- Type: Aerial attack
- Location: Dhuusamarreeb, Somalia
- Target: Islamic militants
- Date: May 1, 2008 2:30AM (+3)
- Executed by: United States
- Casualties: Up to 40 killed 15 including 4 children injured

= Dhusamareb airstrike =

American airstrike in Somalia

The Dhusamareb airstrike took place on May 1, 2008, at around 3:00 am local time when an American plane dropped three large bombs on a house in the Dhuusamarreeb region in central Somalia. The attack was targeted against the Muslim militant group al-Shabaab.

The attack killed up to 30 people including civilians and two Islamist leaders, identified by al-Shabaab as Adan Ayrow and Sheikh Mohamed Muhyadin Omar. Four others were injured.

== Reactions ==
Bob Prucha, a US military spokesman, confirmed there was a US attack on a "known al-Qaeda target" and militia leader.
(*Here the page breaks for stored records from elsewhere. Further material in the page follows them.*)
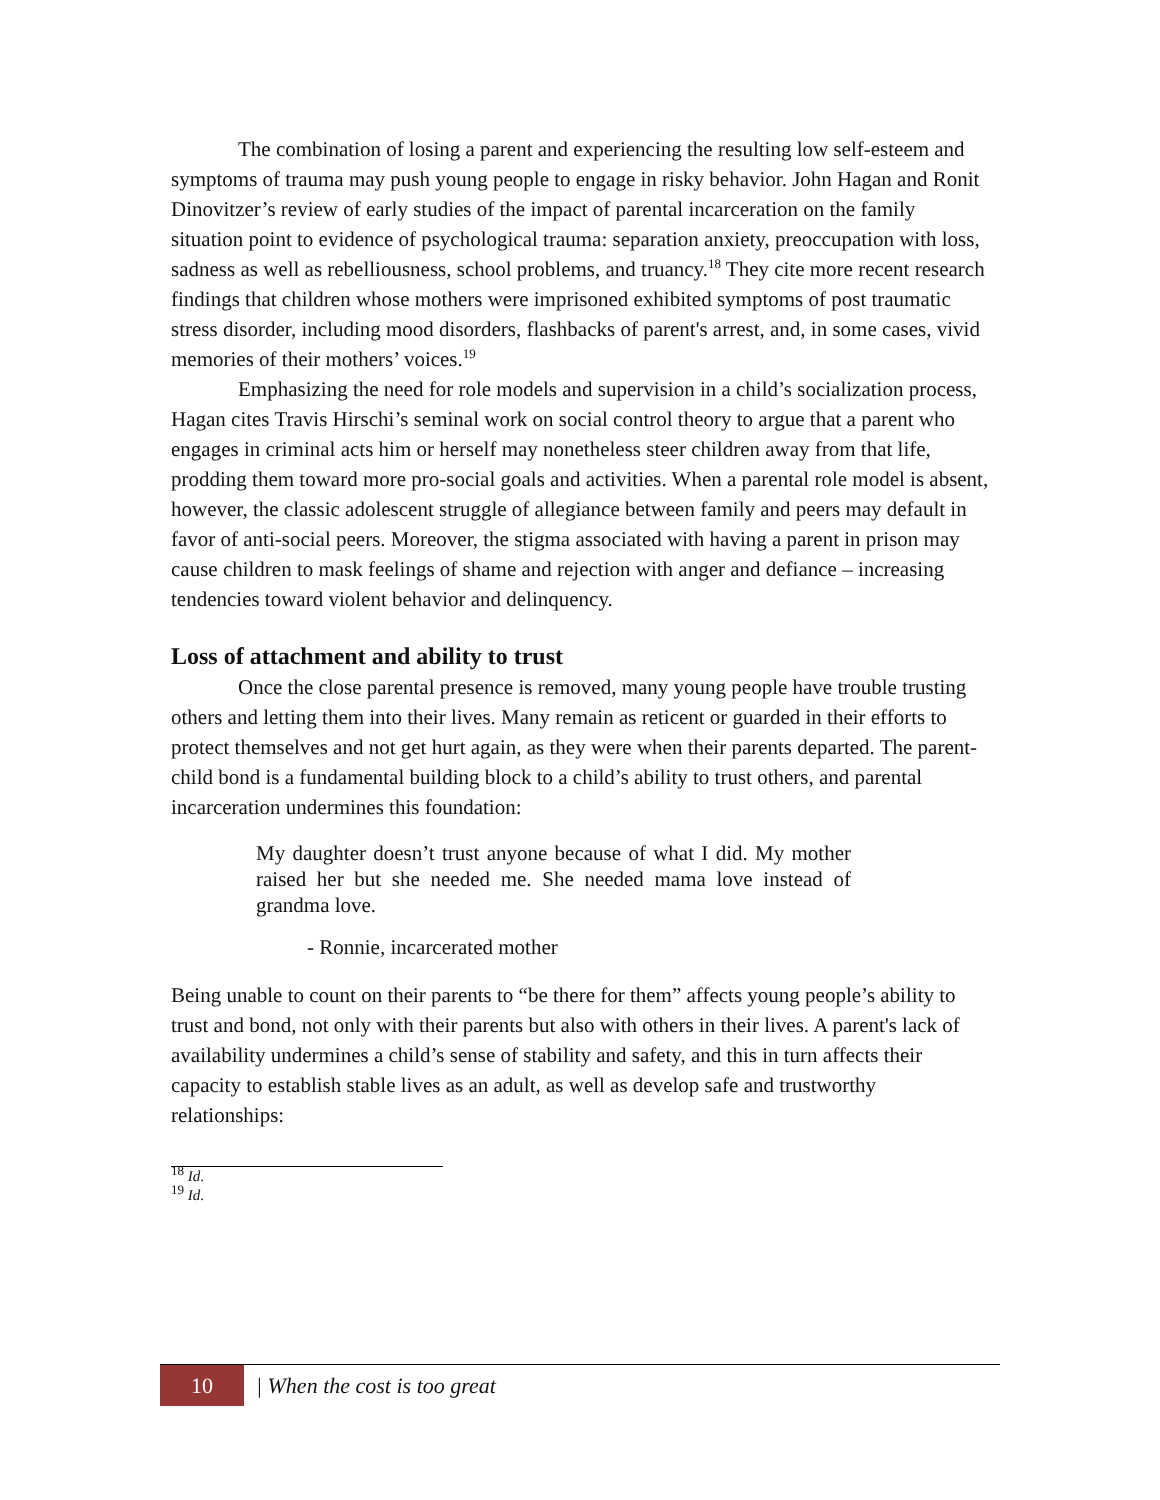The combination of losing a parent and experiencing the resulting low self-esteem and symptoms of trauma may push young people to engage in risky behavior. John Hagan and Ronit Dinovitzer’s review of early studies of the impact of parental incarceration on the family situation point to evidence of psychological trauma: separation anxiety, preoccupation with loss, sadness as well as rebelliousness, school problems, and truancy.<sup>18</sup> They cite more recent research findings that children whose mothers were imprisoned exhibited symptoms of post traumatic stress disorder, including mood disorders, flashbacks of parent's arrest, and, in some cases, vivid memories of their mothers’ voices.<sup>19</sup>
Emphasizing the need for role models and supervision in a child’s socialization process, Hagan cites Travis Hirschi’s seminal work on social control theory to argue that a parent who engages in criminal acts him or herself may nonetheless steer children away from that life, prodding them toward more pro-social goals and activities. When a parental role model is absent, however, the classic adolescent struggle of allegiance between family and peers may default in favor of anti-social peers. Moreover, the stigma associated with having a parent in prison may cause children to mask feelings of shame and rejection with anger and defiance – increasing tendencies toward violent behavior and delinquency.
Loss of attachment and ability to trust
Once the close parental presence is removed, many young people have trouble trusting others and letting them into their lives. Many remain as reticent or guarded in their efforts to protect themselves and not get hurt again, as they were when their parents departed. The parent-child bond is a fundamental building block to a child’s ability to trust others, and parental incarceration undermines this foundation:
My daughter doesn’t trust anyone because of what I did. My mother raised her but she needed me. She needed mama love instead of grandma love.
- Ronnie, incarcerated mother
Being unable to count on their parents to “be there for them” affects young people’s ability to trust and bond, not only with their parents but also with others in their lives. A parent's lack of availability undermines a child’s sense of stability and safety, and this in turn affects their capacity to establish stable lives as an adult, as well as develop safe and trustworthy relationships:
<sup>18</sup> Id.
<sup>19</sup> Id.
10
| When the cost is too great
Mukhtar Robow "Abu Mansur", a leader of al-Shabaab, said: "It is true that infidel planes bombed Dhusamareb. This was an unprovoked attack, Aden Hashi Eyrow and Sheikh Mohamed Muhyadin Omar are the most important Shabaab members who were victims of this foreign aggression... The death of Eyrow and Omar will not stop the struggle for the supremacy of Allah and the liberation of the holy land of Somalia. We will continue the struggle until the Somali people are free."

Paul Salopek reported in the Chicago Tribune that jihadists had vowed to kill every foreigner in Somalia in response.